Relevante é também a ajuda na criação de “ferramentas e estratégias que possibilitem a funcionalidade diária, mesmo na eventual perda de peso, de forma saudável”, tal como na regulação emocional e na satisfação de necessidades psicológicas da pessoa, ajudando ao equilíbrio necessário ao seu bem-estar”, continua o psicólogo.

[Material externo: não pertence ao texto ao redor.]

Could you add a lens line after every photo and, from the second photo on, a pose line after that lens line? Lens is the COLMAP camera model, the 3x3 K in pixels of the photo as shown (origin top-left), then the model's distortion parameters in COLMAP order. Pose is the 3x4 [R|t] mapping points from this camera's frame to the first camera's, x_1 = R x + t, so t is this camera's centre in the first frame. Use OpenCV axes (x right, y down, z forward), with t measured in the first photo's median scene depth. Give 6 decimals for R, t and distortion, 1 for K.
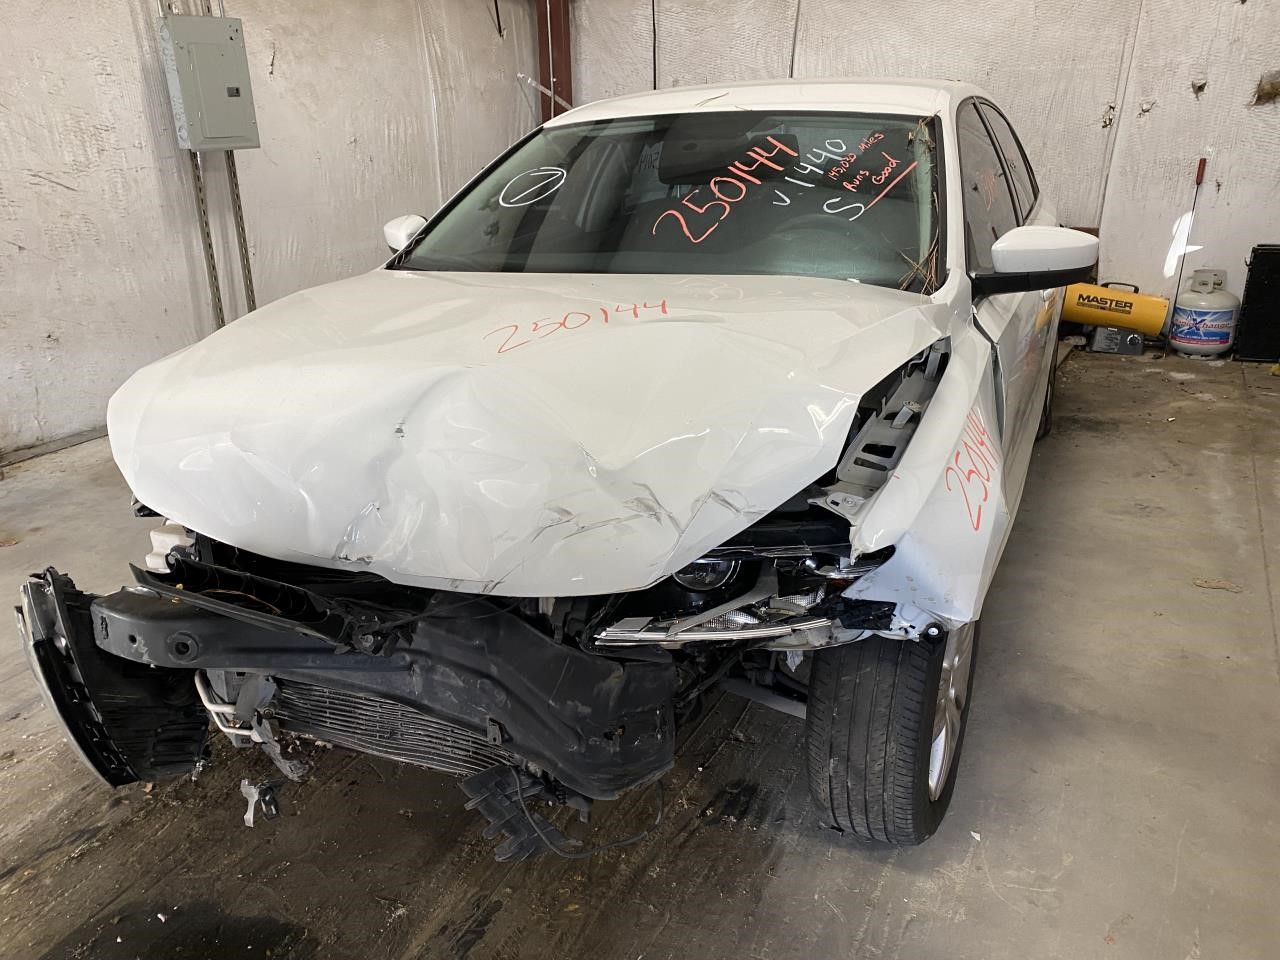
lens RADIAL K [[974.3, 0, 631.2], [0, 974.3, 473.2], [0, 0, 1]] dist [0.007836, -0.000859]
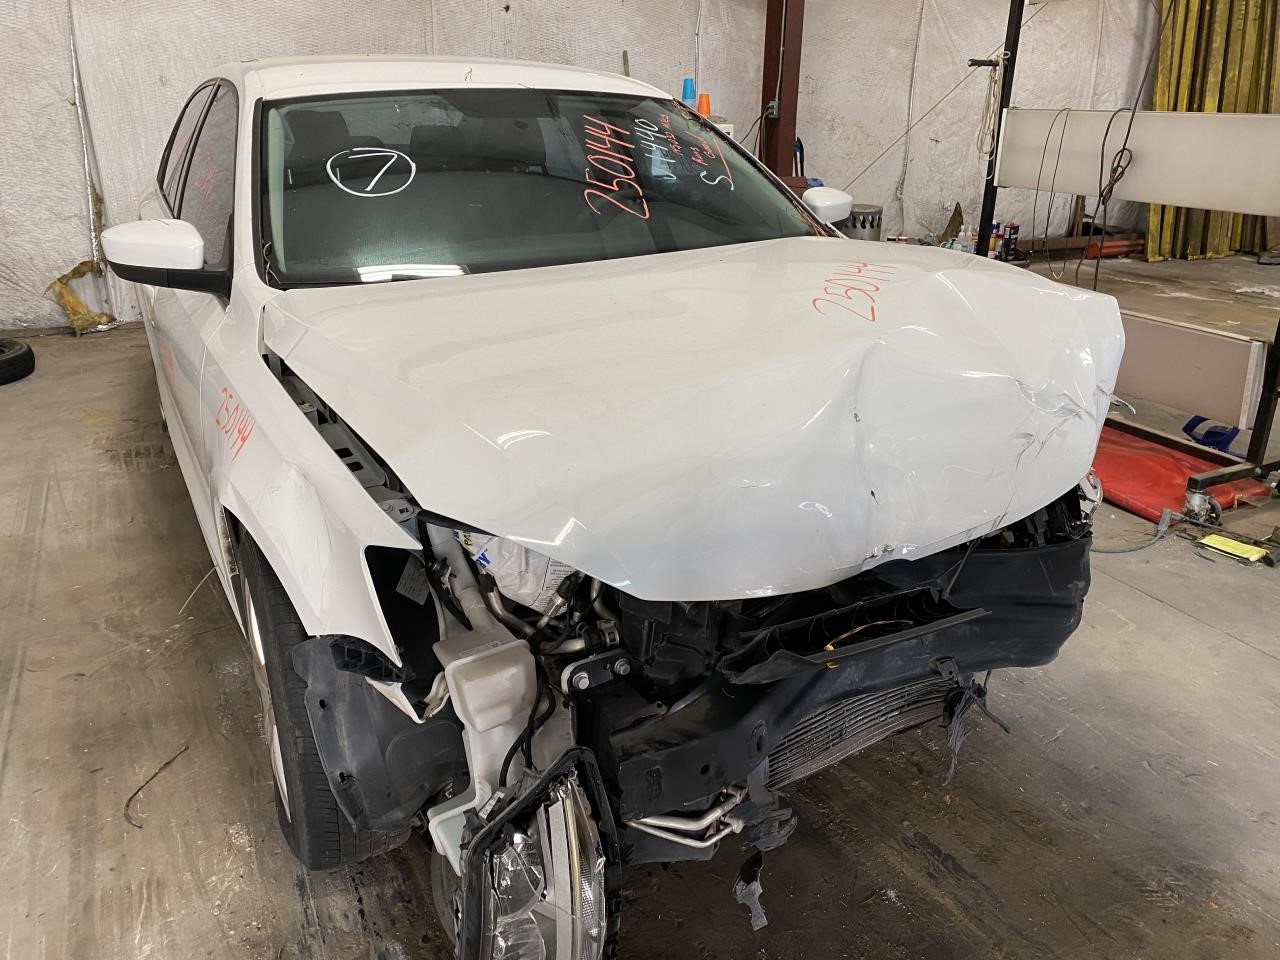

Mas a ajuda psicológica não se fica por aqui, é ainda importante “o acompanhamento familiar, promovendo uma comunicação eficaz entre todos os membros da família e o sentimento de apoio; a gestão da dor e da perda, da mudança, da adaptação, da ansiedade e do stresse diários. Além de tudo isso, contribui para a resolução de conflitos internos e a promoção de autoestima e de uma imagem de si próprio funcional e saudável”, refere Tiago Fonseca.
Tenha atenção aos sinais
Os indicadores que podem ser um sinal de drunkorexia, segundo o psicólogo Tiago Fonseca:
- A não ingestão de alimentos durante os episódios de consumo alcoólico;
- A ingestão de grandes quantidades de bebidas alcoólicas num breve espaço de tempo;
- Estes momentos são seguidos de vómito induzido para se continuar a beber;
- Presença social, quase exclusiva, em situações onde exista consumo de álcool;
- Valorização obsessiva e excessiva do corpo magro;
- Medo excessivo de engordar;
- Perceção da imagem corporal disfuncional e não real;
- Baixa autoestima, elevada autocrítica e não aceitação da própria imagem corporal.